Historias de miedo, narración en prosa que trata de sucesos o seres sobrenaturales. Los fantasmas y otros seres fantásticos están presentes en la literatura desde sus orígenes pero, paradójicamente, fue durante el racionalismo del siglo XVIII cuando los cuentos sobre seres y circunstancias extranaturales se convirtieron en un subgénero claramente diferenciado. En algunas baladas medievales se habla de los fantasmas como si su existencia fuera un hecho demostrado: son igual de reales que los seres humanos a quienes hechizan. Los espíritus que regresan de la tumba para exigir venganza en el teatro renacentista, como el padre de Hamlet en la obra de Shakespeare, resultan aterradores sólo porque introducen un matiz de duda. La posibilidad de que no sean reales, o de que sean apariciones del demonio en lugar de auténticos espíritus, confiere dinamismo y energía a la acción. El auge de la filosofía racionalista y escéptica durante el siglo XVIII, que abolió la creencia en los seres fantásticos, tan arraigada en los países protestantes del norte de Europa, propició su tratamiento literario. El objetivo no era tanto asustar a la audiencia sino que reconociera sentirse asustada.
Así pues, desde un primer momento, las historias de miedo fueron escritas por y para gentes que en realidad no creían en las apariciones de espíritus. Su primera manifestación destacable es la novela gótica. Obras como El Castillo de Otranto (1764) de Horace Walpole, Los misterios de Udolfo (1794), de Ann Radcliffe, y El monje de Lewis, sentaron ciertas bases que siguen siendo comunes a la literatura y el cine, el cual ha sabido incorporar con gran éxito el género de miedo y terror. El elemento sobrenatural puede ser un esqueleto en el armario o un misterioso acontecimiento del pasado aún sin resolver. El escenario típico es un castillo remoto y medieval o un cementerio en un paisaje desolado e inhóspito. Por lo general, la víctima del hechizo es una mujer solitaria.

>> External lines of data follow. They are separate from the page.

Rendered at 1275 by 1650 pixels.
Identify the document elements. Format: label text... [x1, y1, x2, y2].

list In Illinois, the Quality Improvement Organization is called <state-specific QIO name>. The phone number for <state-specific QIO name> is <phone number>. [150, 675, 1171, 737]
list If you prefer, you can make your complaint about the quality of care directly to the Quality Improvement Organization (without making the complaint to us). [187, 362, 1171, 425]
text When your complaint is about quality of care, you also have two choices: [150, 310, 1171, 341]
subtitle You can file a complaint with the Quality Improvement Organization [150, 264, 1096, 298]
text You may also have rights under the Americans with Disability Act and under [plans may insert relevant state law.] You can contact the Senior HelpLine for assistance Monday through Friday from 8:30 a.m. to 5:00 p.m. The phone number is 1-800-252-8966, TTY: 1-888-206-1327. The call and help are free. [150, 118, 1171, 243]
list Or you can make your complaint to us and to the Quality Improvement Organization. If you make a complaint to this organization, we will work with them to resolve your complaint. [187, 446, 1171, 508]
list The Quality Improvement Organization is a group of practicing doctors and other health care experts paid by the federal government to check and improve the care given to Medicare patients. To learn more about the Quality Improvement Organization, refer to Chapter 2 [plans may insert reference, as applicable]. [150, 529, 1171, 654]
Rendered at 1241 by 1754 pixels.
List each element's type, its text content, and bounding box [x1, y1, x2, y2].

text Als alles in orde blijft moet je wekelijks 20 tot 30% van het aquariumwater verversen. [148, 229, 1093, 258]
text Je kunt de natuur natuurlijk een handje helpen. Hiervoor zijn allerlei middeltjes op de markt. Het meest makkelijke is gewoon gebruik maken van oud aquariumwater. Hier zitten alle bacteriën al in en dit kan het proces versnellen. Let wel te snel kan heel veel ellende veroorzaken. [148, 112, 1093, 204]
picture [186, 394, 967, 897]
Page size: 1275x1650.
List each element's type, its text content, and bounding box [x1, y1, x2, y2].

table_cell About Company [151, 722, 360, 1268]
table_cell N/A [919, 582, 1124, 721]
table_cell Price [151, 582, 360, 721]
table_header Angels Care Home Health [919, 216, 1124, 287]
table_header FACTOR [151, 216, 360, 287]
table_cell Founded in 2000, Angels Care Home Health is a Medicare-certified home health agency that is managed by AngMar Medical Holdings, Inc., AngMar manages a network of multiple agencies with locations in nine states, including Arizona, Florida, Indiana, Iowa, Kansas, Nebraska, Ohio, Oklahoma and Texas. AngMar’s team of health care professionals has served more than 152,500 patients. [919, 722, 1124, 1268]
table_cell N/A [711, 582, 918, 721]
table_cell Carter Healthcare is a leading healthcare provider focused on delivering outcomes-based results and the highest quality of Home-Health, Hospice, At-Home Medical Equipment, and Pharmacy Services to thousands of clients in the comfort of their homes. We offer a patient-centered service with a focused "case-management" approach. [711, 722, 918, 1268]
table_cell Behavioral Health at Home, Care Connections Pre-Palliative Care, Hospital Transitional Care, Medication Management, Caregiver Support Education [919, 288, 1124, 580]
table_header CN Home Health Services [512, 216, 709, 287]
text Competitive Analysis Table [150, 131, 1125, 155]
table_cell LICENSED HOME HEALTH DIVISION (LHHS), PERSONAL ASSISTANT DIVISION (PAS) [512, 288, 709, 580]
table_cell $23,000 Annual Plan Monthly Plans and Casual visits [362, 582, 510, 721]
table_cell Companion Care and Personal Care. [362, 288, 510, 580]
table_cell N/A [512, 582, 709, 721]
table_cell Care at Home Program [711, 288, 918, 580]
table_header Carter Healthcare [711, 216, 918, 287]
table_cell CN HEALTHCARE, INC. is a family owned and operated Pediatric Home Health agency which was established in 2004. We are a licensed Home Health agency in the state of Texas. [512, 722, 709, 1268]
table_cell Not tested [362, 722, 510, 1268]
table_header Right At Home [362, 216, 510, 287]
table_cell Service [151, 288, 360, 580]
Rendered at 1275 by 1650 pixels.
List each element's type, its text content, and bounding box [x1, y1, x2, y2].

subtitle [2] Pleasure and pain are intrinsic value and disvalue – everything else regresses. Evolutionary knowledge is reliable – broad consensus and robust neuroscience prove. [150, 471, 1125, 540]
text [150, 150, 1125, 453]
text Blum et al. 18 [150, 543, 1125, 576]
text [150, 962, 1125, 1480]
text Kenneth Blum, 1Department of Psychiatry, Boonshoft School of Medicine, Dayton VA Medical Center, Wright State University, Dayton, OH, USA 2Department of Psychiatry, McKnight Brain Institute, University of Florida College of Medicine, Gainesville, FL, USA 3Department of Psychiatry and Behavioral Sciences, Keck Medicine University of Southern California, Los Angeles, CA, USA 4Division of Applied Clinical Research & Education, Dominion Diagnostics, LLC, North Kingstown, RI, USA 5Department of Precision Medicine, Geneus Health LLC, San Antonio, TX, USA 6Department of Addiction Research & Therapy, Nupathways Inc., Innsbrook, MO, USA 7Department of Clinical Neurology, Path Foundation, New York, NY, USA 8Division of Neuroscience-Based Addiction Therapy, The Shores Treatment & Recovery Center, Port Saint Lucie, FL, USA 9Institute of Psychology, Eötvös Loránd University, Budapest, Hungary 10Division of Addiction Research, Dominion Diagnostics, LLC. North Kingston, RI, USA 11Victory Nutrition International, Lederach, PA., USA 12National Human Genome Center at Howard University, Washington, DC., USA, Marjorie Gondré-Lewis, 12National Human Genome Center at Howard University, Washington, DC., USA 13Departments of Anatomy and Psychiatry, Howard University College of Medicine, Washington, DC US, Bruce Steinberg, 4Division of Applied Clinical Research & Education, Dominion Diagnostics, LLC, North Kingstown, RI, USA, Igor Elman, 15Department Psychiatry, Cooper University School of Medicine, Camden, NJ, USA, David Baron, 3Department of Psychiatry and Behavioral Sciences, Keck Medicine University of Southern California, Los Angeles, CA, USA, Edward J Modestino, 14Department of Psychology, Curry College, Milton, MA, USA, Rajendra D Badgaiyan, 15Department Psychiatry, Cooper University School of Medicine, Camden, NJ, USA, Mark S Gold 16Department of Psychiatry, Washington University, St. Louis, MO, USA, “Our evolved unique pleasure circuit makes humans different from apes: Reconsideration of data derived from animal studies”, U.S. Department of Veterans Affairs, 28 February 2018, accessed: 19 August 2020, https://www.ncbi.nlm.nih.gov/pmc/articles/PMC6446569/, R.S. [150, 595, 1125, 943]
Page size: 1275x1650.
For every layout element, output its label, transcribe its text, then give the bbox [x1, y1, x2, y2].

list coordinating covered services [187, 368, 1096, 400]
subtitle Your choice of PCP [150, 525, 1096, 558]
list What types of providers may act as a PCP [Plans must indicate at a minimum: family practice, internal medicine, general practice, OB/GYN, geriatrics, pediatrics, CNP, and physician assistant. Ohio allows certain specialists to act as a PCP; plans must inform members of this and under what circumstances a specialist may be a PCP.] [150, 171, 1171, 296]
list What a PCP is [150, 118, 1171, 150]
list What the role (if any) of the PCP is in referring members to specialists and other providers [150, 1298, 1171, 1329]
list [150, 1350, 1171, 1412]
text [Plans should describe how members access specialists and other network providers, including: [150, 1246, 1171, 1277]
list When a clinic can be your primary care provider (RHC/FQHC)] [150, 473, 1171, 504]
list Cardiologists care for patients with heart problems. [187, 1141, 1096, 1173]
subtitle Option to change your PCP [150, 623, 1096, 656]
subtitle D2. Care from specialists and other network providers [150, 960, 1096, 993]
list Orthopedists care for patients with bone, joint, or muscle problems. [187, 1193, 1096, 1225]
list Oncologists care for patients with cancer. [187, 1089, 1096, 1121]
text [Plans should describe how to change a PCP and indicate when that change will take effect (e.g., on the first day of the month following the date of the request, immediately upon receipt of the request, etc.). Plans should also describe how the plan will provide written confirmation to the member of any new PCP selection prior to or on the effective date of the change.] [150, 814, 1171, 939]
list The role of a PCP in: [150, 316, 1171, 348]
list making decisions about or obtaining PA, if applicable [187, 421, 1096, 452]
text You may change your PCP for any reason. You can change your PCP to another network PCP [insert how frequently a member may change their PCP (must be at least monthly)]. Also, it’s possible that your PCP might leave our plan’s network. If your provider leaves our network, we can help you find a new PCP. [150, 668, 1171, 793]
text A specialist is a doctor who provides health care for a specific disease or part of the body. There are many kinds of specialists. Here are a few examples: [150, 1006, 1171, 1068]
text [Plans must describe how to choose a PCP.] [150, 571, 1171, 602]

La fascinación que produce el ambiente del lugar y los peligros que acechan a la heroína se convirtieron en las claves de un género que, favorecido por el impacto del romanticismo, no tardó en adoptar todos los elementos del horror y lo grotesco explotados en los relatos de Gustavo Adolfo Bécquer, Edgar Allan Poe y E. T. A. Hoffmann. Frankenstein (1818) de Mary Wollstonecraft Shelley combinaba elementos propios del relato fantástico con el tema faustiano del científico ávido de sabiduría, mientras que Drácula (1897) de Bram Stoker introdujo al vampiro en esta corriente literaria. Otros cuentos de miedo, de corte más conservador, como La casa junto al camposanto (1863) de Sheridan Le Fanu, o Historias de fantasmas de un anticuario (1904) de M. R. James, siguen siendo piezas antológicas. Un clásico del género, subestimado y provocativamente ambiguo, es Otra vuelta de tuerca (1898) del escritor estadounidense Henry James.